Beberapa homestay lokal kini mulai beroperasi, menawarkan pengalaman menginap dengan konsep eco-lodge. Pengunjung dapat tidur di rumah bambu, menikmati makanan khas seperti singang ikan dan jaje janda, serta belajar menenun bersama ibu-ibu desa.
Wisata Edukasi dan Konservasi Alam
Pemerintah daerah bersama komunitas Wawo Green Movement mengembangkan konsep wisata edukatif dan konservatif di kawasan ini. Tujuannya bukan hanya menarik wisatawan, tetapi juga menjaga keseimbangan alam yang menjadi napas kehidupan masyarakat.
Program seperti tanam seribu pohon, konservasi sumber air, dan pelatihan pemandu lokal menjadi bagian penting dari gerakan ini. Para pemuda desa diajarkan untuk menjadi duta lingkungan yang menjaga hutan dan memperkenalkan potensi Wawo dengan cara yang berkelanjutan.
“Wawo bukan hanya milik kami, tapi milik semua orang yang mencintai alam,” ujar Lina, relawan muda yang terlibat dalam proyek konservasi.
Baca Juga: Kisah Mistis Gunung Tambora, Jejak Bencana yang Jadi Daya Tarik Wisata Alam
Perjalanan yang Layak Dikenang
Menuju Wawo memang butuh tenaga ekstra. Jalanan menanjak, sinyal terbatas, dan udara dingin bisa menjadi tantangan. Namun setiap langkah terasa sepadan dengan pemandangan yang menanti di puncak.

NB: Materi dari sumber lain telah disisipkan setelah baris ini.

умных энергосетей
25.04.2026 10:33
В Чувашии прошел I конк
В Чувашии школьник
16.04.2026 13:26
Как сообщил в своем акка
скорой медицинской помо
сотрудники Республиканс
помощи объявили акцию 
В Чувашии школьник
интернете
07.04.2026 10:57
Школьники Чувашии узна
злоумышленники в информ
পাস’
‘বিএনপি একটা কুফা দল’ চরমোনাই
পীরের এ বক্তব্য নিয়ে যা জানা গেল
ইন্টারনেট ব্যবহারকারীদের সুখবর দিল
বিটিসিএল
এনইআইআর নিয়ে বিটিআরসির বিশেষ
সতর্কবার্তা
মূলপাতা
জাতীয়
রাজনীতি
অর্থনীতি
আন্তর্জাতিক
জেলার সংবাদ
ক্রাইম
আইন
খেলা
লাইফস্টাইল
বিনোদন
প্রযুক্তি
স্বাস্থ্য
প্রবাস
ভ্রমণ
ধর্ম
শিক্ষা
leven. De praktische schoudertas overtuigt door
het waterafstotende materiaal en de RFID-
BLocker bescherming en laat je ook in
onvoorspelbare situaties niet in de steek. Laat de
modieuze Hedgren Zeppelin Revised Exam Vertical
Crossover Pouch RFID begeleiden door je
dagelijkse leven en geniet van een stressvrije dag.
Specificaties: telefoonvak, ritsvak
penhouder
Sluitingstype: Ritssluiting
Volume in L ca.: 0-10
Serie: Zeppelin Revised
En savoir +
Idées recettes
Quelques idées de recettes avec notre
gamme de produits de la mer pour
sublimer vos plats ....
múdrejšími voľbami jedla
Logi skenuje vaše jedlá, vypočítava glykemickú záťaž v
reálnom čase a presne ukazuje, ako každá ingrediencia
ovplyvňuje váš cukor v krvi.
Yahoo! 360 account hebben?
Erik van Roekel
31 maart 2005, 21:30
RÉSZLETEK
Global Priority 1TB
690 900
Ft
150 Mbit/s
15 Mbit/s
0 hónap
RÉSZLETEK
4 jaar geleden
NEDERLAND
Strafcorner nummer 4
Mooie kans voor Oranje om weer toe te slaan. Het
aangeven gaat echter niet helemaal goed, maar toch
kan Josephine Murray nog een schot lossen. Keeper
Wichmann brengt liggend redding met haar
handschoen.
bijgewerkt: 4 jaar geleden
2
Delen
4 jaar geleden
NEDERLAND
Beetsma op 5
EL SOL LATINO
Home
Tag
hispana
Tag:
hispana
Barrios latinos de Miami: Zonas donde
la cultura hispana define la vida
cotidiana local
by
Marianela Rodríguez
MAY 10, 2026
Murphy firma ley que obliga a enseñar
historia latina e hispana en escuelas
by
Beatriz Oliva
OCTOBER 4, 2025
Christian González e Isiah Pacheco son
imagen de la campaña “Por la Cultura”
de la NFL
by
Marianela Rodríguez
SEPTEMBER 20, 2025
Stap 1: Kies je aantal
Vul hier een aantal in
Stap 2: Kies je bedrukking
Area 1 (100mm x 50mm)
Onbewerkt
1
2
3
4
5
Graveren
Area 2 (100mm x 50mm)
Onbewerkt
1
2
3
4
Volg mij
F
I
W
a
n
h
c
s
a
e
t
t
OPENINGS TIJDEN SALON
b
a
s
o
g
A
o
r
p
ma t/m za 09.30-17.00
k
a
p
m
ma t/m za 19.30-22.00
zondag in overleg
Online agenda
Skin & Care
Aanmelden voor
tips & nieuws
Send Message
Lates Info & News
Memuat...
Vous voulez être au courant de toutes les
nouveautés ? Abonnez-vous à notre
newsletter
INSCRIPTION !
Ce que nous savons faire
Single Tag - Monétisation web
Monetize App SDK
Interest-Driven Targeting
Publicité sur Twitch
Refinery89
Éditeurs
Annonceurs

Dari sana, pengunjung bisa melihat hamparan perbukitan hijau yang bertemu langit biru. Di kejauhan, Gunung Tambora berdiri megah, seolah menjadi penjaga wilayah ini.
Wawo bukan sekadar destinasi wisata; ia adalah pengalaman menyatu dengan alam, tempat di mana keheningan menjadi bahasa paling indah.
Di tengah dunia yang semakin bising dan cepat, Wawo menawarkan sesuatu yang langka: keheningan. Di sini, waktu berjalan lambat, udara terasa bersih, dan setiap hembusan angin membawa ketenangan.
Ketika matahari terbit di antara kabut, pengunjung menyadari satu hal: keindahan sejati sering kali tidak ditemukan di tempat ramai, tetapi di ruang sunyi yang dijaga dengan cinta.
Wawo adalah bukti bahwa Bima bukan hanya laut dan pantai, tapi juga memiliki surga di ketinggian yang menenangkan jiwa.